> _TO DO_
The answer must be every entry below, word for word, with the pictures left out.

Extracted records:
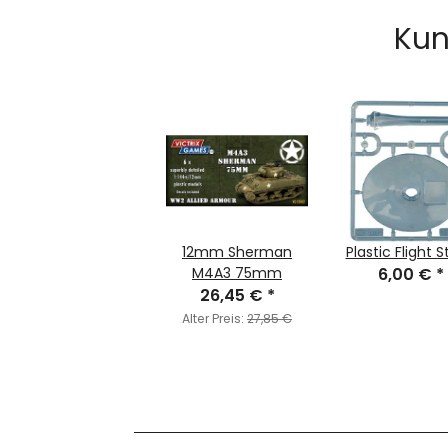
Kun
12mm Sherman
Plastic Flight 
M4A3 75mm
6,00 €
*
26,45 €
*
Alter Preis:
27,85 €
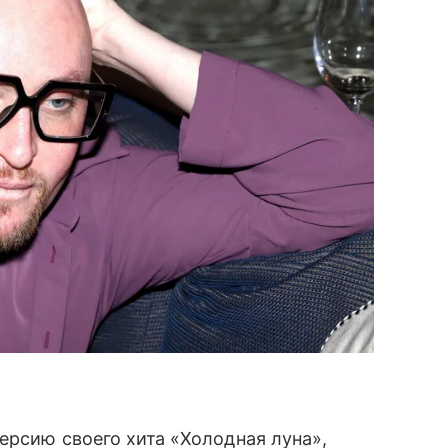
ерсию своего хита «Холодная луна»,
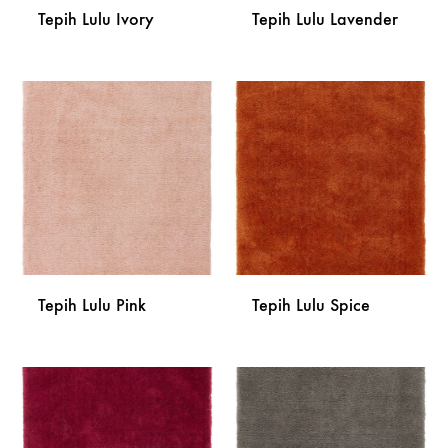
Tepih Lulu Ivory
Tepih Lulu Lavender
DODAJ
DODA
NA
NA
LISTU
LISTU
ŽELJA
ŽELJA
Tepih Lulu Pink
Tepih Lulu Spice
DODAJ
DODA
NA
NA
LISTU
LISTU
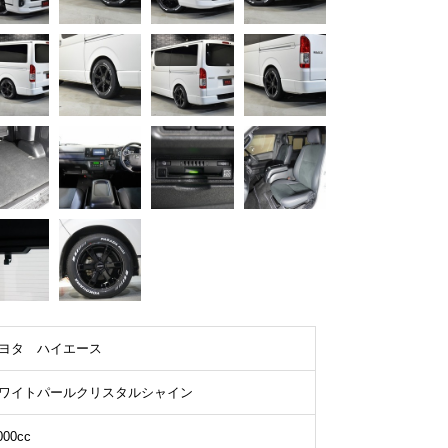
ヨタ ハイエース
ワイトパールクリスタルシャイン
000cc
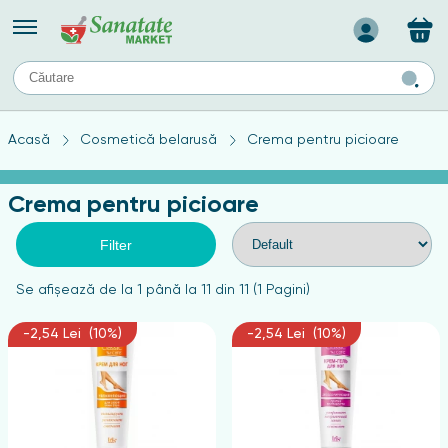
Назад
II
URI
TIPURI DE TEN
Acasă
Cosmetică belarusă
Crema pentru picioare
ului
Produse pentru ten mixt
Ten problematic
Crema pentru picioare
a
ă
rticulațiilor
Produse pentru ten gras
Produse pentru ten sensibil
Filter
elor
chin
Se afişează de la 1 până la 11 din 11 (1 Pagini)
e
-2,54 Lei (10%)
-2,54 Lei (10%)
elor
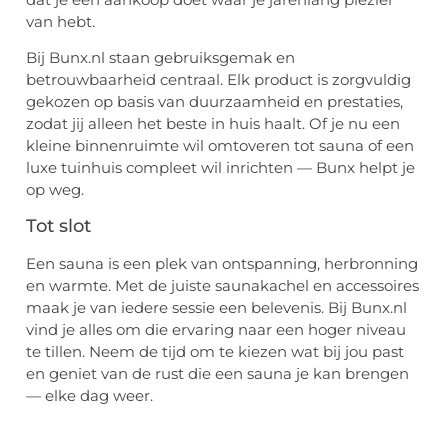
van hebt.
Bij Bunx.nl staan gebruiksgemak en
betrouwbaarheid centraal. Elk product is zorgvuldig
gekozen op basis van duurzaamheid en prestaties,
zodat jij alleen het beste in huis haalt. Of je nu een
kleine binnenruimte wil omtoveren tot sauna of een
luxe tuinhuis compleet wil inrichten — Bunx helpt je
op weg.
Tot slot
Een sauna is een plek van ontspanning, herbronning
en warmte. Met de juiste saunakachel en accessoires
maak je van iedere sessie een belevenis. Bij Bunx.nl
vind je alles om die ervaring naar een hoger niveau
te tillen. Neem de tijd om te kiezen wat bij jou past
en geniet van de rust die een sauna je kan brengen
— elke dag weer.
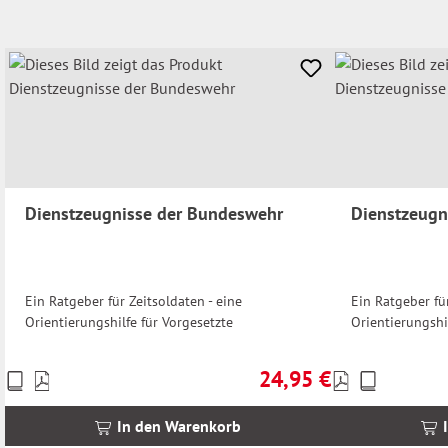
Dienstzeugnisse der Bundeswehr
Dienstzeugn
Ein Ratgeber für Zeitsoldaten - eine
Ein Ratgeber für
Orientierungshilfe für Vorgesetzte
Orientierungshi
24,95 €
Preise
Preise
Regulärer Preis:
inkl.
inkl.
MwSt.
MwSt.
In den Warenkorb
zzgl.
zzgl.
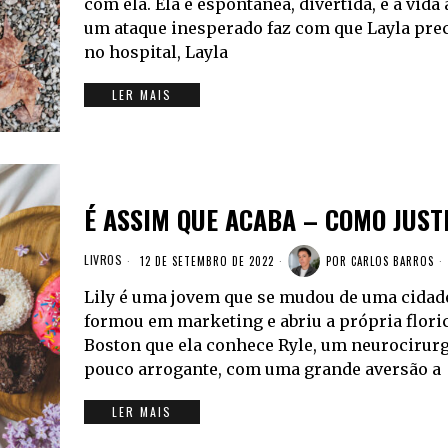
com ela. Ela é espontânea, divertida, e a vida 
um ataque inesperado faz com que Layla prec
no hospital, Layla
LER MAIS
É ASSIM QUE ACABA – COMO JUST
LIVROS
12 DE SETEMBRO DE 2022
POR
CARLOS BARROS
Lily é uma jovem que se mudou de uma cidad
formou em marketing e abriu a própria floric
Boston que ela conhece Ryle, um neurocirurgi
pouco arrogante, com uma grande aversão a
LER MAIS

> _ANSWER FOR THE TASK_
Kun
12mm Sherman
Plastic Flight 
M4A3 75mm
6,00 €
*
26,45 €
*
Alter Preis:
27,85 €
ерсию своего хита «Холодная луна»,
Tepih Lulu Ivory
Tepih Lulu Lavender
DODAJ
DODA
NA
NA
LISTU
LISTU
ŽELJA
ŽELJA
Tepih Lulu Pink
Tepih Lulu Spice
DODAJ
DODA
NA
NA
LISTU
LISTU
ヨタ ハイエース
ワイトパールクリスタルシャイン
000cc
Назад
II
URI
TIPURI DE TEN
Acasă
Cosmetică belarusă
Crema pentru picioare
ului
Produse pentru ten mixt
Ten problematic
Crema pentru picioare
a
ă
rticulațiilor
Produse pentru ten gras
Produse pentru ten sensibil
Filter
elor
chin
Se afişează de la 1 până la 11 din 11 (1 Pagini)
e
-2,54 Lei (10%)
-2,54 Lei (10%)
elor
van hebt.
Bij Bunx.nl staan gebruiksgemak en
betrouwbaarheid centraal. Elk product is zorgvuldig
gekozen op basis van duurzaamheid en prestaties,
zodat jij alleen het beste in huis haalt. Of je nu een
kleine binnenruimte wil omtoveren tot sauna of een
luxe tuinhuis compleet wil inrichten — Bunx helpt je
op weg.
Tot slot
Een sauna is een plek van ontspanning, herbronning
en warmte. Met de juiste saunakachel en accessoires
maak je van iedere sessie een belevenis. Bij Bunx.nl
vind je alles om die ervaring naar een hoger niveau
te tillen. Neem de tijd om te kiezen wat bij jou past
en geniet van de rust die een sauna je kan brengen
— elke dag weer.
Dienstzeugnisse der Bundeswehr
Dienstzeugn
Ein Ratgeber für Zeitsoldaten - eine
Ein Ratgeber für
Orientierungshilfe für Vorgesetzte
Orientierungshi
24,95 €
Preise
Preise
Regulärer Preis:
inkl.
inkl.
MwSt.
MwSt.
In den Warenkorb
zzgl.
zzgl.
com ela. Ela é espontânea, divertida, e a vida 
um ataque inesperado faz com que Layla prec
no hospital, Layla
LER MAIS
É ASSIM QUE ACABA – COMO JUST
LIVROS
12 DE SETEMBRO DE 2022
POR
CARLOS BARROS
Lily é uma jovem que se mudou de uma cidad
formou em marketing e abriu a própria floric
Boston que ela conhece Ryle, um neurocirurgi
pouco arrogante, com uma grande aversão a
LER MAIS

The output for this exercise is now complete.